* **Brief**:
Rewrite the saved entries below, replacing "scientific name" with "binomial name" everywhere it appears and changing nothing else.

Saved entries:
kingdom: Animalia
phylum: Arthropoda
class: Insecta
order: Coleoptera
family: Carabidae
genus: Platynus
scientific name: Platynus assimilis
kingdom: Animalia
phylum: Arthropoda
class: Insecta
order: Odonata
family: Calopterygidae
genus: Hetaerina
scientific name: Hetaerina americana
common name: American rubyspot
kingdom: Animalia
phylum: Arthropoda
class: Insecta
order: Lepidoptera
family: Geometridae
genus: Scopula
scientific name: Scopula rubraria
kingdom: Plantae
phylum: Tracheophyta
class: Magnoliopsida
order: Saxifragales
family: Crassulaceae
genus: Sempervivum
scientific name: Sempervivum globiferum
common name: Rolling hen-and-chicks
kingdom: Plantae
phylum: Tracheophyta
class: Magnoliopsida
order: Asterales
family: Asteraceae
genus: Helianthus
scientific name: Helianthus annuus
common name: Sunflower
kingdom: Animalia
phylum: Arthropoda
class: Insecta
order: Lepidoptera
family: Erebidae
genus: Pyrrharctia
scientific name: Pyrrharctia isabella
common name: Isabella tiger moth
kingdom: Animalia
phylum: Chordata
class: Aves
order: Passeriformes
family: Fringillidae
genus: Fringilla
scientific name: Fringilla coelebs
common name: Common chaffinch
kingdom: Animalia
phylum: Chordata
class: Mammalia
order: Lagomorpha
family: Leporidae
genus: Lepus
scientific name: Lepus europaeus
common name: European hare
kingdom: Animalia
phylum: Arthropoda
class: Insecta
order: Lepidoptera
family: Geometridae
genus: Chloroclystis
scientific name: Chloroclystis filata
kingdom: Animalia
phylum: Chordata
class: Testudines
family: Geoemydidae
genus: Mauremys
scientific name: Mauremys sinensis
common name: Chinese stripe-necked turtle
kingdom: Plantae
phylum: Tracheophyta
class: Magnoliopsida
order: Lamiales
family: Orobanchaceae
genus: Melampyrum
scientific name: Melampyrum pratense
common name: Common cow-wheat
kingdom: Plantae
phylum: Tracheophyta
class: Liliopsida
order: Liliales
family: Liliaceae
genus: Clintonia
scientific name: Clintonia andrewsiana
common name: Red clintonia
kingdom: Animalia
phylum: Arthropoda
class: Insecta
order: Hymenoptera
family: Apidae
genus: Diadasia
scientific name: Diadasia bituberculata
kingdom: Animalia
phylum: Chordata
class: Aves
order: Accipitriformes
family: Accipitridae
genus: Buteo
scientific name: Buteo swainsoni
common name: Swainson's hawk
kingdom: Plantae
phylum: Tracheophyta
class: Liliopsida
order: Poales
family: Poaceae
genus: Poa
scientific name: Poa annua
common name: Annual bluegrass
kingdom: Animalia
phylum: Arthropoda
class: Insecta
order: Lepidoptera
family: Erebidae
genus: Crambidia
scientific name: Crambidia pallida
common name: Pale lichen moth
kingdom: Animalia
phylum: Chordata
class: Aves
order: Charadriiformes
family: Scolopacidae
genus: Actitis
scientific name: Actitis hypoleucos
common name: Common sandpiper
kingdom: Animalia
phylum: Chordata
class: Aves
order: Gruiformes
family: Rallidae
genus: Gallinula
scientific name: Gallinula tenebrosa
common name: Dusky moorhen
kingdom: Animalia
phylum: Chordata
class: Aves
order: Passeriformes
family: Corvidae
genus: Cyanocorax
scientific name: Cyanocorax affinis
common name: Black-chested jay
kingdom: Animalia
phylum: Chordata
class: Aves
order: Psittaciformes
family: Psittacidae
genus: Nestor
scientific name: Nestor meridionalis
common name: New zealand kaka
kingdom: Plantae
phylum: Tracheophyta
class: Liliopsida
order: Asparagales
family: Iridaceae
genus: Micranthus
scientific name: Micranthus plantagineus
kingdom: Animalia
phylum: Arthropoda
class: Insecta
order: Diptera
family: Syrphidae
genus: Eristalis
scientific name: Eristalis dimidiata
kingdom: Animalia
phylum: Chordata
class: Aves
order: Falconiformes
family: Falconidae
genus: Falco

* **Exercise solution**:
kingdom: Animalia
phylum: Arthropoda
class: Insecta
order: Coleoptera
family: Carabidae
genus: Platynus
binomial name: Platynus assimilis
kingdom: Animalia
phylum: Arthropoda
class: Insecta
order: Odonata
family: Calopterygidae
genus: Hetaerina
binomial name: Hetaerina americana
common name: American rubyspot
kingdom: Animalia
phylum: Arthropoda
class: Insecta
order: Lepidoptera
family: Geometridae
genus: Scopula
binomial name: Scopula rubraria
kingdom: Plantae
phylum: Tracheophyta
class: Magnoliopsida
order: Saxifragales
family: Crassulaceae
genus: Sempervivum
binomial name: Sempervivum globiferum
common name: Rolling hen-and-chicks
kingdom: Plantae
phylum: Tracheophyta
class: Magnoliopsida
order: Asterales
family: Asteraceae
genus: Helianthus
binomial name: Helianthus annuus
common name: Sunflower
kingdom: Animalia
phylum: Arthropoda
class: Insecta
order: Lepidoptera
family: Erebidae
genus: Pyrrharctia
binomial name: Pyrrharctia isabella
common name: Isabella tiger moth
kingdom: Animalia
phylum: Chordata
class: Aves
order: Passeriformes
family: Fringillidae
genus: Fringilla
binomial name: Fringilla coelebs
common name: Common chaffinch
kingdom: Animalia
phylum: Chordata
class: Mammalia
order: Lagomorpha
family: Leporidae
genus: Lepus
binomial name: Lepus europaeus
common name: European hare
kingdom: Animalia
phylum: Arthropoda
class: Insecta
order: Lepidoptera
family: Geometridae
genus: Chloroclystis
binomial name: Chloroclystis filata
kingdom: Animalia
phylum: Chordata
class: Testudines
family: Geoemydidae
genus: Mauremys
binomial name: Mauremys sinensis
common name: Chinese stripe-necked turtle
kingdom: Plantae
phylum: Tracheophyta
class: Magnoliopsida
order: Lamiales
family: Orobanchaceae
genus: Melampyrum
binomial name: Melampyrum pratense
common name: Common cow-wheat
kingdom: Plantae
phylum: Tracheophyta
class: Liliopsida
order: Liliales
family: Liliaceae
genus: Clintonia
binomial name: Clintonia andrewsiana
common name: Red clintonia
kingdom: Animalia
phylum: Arthropoda
class: Insecta
order: Hymenoptera
family: Apidae
genus: Diadasia
binomial name: Diadasia bituberculata
kingdom: Animalia
phylum: Chordata
class: Aves
order: Accipitriformes
family: Accipitridae
genus: Buteo
binomial name: Buteo swainsoni
common name: Swainson's hawk
kingdom: Plantae
phylum: Tracheophyta
class: Liliopsida
order: Poales
family: Poaceae
genus: Poa
binomial name: Poa annua
common name: Annual bluegrass
kingdom: Animalia
phylum: Arthropoda
class: Insecta
order: Lepidoptera
family: Erebidae
genus: Crambidia
binomial name: Crambidia pallida
common name: Pale lichen moth
kingdom: Animalia
phylum: Chordata
class: Aves
order: Charadriiformes
family: Scolopacidae
genus: Actitis
binomial name: Actitis hypoleucos
common name: Common sandpiper
kingdom: Animalia
phylum: Chordata
class: Aves
order: Gruiformes
family: Rallidae
genus: Gallinula
binomial name: Gallinula tenebrosa
common name: Dusky moorhen
kingdom: Animalia
phylum: Chordata
class: Aves
order: Passeriformes
family: Corvidae
genus: Cyanocorax
binomial name: Cyanocorax affinis
common name: Black-chested jay
kingdom: Animalia
phylum: Chordata
class: Aves
order: Psittaciformes
family: Psittacidae
genus: Nestor
binomial name: Nestor meridionalis
common name: New zealand kaka
kingdom: Plantae
phylum: Tracheophyta
class: Liliopsida
order: Asparagales
family: Iridaceae
genus: Micranthus
binomial name: Micranthus plantagineus
kingdom: Animalia
phylum: Arthropoda
class: Insecta
order: Diptera
family: Syrphidae
genus: Eristalis
binomial name: Eristalis dimidiata
kingdom: Animalia
phylum: Chordata
class: Aves
order: Falconiformes
family: Falconidae
genus: Falco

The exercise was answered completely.